Task instructions »
Can you continue the essay on shortening A/B tests, picking up right after its last sentence?

Passage »
........

Why your A/B tests take longer than they should

When conducting experiments, teams usually include all the active users in their tests, or sometimes they tend to add all the new users who join the app during this test. So when calculating the metrics for different test groups, all the data from the moment the A/B test kicks off is taken into account.

Today I’ll talk about how you can reduce the time required to get the signal on the change you are testing in a product. You can do that by changing the process of adding users to the A/B test, and in this essay I will show you how you can do it.

P.S. If you want to learn how data can help you build and grow products, take a look at GoPractice! Simulator.

Two approaches towards designing an A / B test

Let’s start with an example.

You’ve noticed that some app users abandon their purchase during checkout. The hypothesis is that with the help of a series of push notifications (reminders, testimonials from other customers, payment plans, etc.), we can convince some of the churned users to complete the purchase, which will have a positive impact on the app monetization.

The standard way to test a hypothesis using an A/B test is as follows:

  1. Add all the active users to the A/B test and randomly split them into two groups (test and control).
  2. In the test group, enable the push-notification logic we talked about earlier. The control group’s experience remains the same as before.
  3. Measure the impact on the key metrics by comparing the performance of the two groups.

Here is the recommended way to validate a hypothesis using an A/B test:

  1. Make sure to add users to the A/B test only at the point where we are going to change their experience in the product, i.e. send a push notification from the tested campaign for the first time.
  2. Send a series of push notifications to the users from the test group; don’t send any notifications to the users from the control group.
  3. Measure the impact on the key metrics by comparing the performance of the two groups.

The recommended experiment design involves two changes:

  1. Make sure to add only those users to the test group who could experience the change in the product (we say “could” since we change the experience only for 50% of these users who will be randomly assigned to the test group).

........

Given information »
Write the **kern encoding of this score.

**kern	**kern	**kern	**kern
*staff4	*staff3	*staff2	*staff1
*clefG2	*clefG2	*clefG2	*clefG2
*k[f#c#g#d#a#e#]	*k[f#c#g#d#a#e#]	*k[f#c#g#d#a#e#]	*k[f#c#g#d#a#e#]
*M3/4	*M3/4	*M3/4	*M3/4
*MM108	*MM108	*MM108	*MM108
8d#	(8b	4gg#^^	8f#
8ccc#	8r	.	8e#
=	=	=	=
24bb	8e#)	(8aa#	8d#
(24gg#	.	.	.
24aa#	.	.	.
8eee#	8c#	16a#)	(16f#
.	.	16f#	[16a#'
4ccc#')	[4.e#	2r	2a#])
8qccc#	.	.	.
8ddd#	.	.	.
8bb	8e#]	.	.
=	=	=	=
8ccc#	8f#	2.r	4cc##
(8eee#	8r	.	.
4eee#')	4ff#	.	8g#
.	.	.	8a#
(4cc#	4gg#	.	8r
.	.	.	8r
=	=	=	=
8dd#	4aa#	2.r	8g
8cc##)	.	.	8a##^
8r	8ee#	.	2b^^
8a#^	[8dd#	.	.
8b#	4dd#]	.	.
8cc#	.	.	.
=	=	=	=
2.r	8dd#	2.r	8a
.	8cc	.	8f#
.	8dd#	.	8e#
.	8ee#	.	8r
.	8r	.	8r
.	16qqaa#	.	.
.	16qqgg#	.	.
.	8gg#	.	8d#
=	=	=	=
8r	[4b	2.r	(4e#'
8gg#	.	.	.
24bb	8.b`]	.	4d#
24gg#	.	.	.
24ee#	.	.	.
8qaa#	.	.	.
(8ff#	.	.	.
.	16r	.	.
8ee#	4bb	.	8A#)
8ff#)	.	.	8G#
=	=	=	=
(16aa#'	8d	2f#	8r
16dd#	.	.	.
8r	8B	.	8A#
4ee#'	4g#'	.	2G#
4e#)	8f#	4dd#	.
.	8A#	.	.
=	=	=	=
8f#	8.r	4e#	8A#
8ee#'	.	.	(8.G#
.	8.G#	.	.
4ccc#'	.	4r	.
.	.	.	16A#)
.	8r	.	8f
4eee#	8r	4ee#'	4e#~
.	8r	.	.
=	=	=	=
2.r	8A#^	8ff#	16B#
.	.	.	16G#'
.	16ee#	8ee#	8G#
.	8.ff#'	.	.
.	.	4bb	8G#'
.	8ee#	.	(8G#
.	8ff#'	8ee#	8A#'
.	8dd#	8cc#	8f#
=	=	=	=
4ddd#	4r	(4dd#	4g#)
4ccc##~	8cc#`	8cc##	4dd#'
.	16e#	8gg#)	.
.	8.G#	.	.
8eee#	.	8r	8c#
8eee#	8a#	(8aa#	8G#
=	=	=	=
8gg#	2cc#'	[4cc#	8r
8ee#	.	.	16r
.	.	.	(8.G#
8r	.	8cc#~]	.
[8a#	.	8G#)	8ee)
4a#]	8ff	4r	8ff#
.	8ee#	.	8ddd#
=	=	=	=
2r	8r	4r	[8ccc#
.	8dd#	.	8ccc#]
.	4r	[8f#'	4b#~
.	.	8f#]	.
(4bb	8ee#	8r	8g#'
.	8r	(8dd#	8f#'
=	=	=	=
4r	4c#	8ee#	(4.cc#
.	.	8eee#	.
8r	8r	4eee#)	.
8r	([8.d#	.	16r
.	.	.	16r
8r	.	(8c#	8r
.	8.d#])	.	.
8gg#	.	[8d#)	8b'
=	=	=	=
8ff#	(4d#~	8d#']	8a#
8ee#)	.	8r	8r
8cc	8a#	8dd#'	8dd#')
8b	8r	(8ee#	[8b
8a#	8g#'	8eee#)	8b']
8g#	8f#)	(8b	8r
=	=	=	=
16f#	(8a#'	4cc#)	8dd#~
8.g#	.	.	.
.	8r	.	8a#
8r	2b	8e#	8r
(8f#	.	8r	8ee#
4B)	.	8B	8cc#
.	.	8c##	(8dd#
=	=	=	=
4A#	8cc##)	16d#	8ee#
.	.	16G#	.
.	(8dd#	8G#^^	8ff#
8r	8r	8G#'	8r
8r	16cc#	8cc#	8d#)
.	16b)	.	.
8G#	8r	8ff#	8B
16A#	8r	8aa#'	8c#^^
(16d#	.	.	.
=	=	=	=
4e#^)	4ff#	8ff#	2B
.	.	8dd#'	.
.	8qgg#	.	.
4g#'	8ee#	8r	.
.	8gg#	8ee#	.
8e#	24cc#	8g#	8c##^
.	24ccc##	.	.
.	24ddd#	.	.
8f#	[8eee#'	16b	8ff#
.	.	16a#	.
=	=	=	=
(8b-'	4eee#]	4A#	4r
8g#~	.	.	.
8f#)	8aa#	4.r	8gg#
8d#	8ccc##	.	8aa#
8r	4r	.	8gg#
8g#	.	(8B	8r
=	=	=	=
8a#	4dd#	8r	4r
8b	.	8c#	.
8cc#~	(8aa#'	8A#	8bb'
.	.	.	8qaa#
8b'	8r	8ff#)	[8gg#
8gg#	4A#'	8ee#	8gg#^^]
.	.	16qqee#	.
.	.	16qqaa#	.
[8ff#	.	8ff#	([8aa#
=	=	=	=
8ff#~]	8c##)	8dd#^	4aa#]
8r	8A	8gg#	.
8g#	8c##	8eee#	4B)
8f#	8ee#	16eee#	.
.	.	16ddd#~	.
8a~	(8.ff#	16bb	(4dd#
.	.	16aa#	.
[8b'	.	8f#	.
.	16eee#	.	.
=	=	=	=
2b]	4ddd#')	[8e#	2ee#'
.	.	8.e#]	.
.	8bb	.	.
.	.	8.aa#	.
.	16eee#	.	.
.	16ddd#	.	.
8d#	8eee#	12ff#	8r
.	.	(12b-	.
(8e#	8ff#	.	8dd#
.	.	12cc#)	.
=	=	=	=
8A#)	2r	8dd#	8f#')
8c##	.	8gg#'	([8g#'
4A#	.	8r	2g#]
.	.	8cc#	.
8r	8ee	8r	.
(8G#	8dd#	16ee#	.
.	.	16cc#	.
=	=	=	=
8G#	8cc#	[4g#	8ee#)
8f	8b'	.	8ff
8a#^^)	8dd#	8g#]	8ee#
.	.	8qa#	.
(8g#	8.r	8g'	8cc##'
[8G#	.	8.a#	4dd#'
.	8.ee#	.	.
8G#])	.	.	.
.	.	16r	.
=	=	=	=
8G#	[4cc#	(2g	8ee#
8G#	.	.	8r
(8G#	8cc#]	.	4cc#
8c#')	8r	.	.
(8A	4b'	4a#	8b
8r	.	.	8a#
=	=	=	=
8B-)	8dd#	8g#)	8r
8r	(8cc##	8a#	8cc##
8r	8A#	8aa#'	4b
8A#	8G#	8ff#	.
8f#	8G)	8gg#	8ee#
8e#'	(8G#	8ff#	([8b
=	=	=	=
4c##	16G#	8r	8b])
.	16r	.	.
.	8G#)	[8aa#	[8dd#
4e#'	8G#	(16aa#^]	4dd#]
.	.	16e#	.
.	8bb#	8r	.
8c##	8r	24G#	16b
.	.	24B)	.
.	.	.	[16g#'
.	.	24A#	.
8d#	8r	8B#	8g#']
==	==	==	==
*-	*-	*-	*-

........

Written answer »
  2. When analyzing the results of the test, make sure to look at the data for these users only from the moment we added them to the test, and not from the moment we started the experiment.

An experiment designed according to these rules will require significantly less time to identify the effect of the change, if any. Let’s find out why.

Make sure to add to your A/B test only those users who could feel the difference while using the product

Say you started an A/B test on April 1 and finished it on April 30.

Below you will find the metrics of the two test groups, if we assume that we are adding all the active users to this experiment.

The target metric in the experiment is the purchase conversion rate (the proportion of users in the groups who made a purchase).

  • Purchase conversion rate in the control group will be 4.4% (4,000 + 400 / 100,000).
  • Purchase conversion rate in the test group it will be 4.5% (4,000 + 500 / 100,000).
  • There is no statistically significant difference (you can check it here). P-value = 28%. This means that there is a high probability that the observed change is accidental.

Now imagine that we added to the experiment only those who could get some new experience while using the product. And those are the users who abandoned their shopping cart while making a purchase.

In this case, the metrics in the test and control versions will look like this:

* We only add those users to the test who abandoned their purchase, which in this case means the number of active users and the number of users who started the purchase will be equal to the number of those who abandoned their purchases.

Let’s calculate how changing the way of adding users to the test affected the conversion rate:

  • Purchase conversion for users who have become part of the experiment will be 6.6% (400 / 6,000) in the control group and 8.3% (500 / 6,000) in the test group.
  • This difference is statistically significant; even a smaller sample would have been enough to spot the effect of the change made.

When you populate the experiment with users whose experience is not different in test and control groups, you create noise in the data. It makes it harder to notice the signal that comes from users who have experienced the change we made. If the key metric is greatly influenced by the users with a similar experience, then it will take you much longer to identify the effect.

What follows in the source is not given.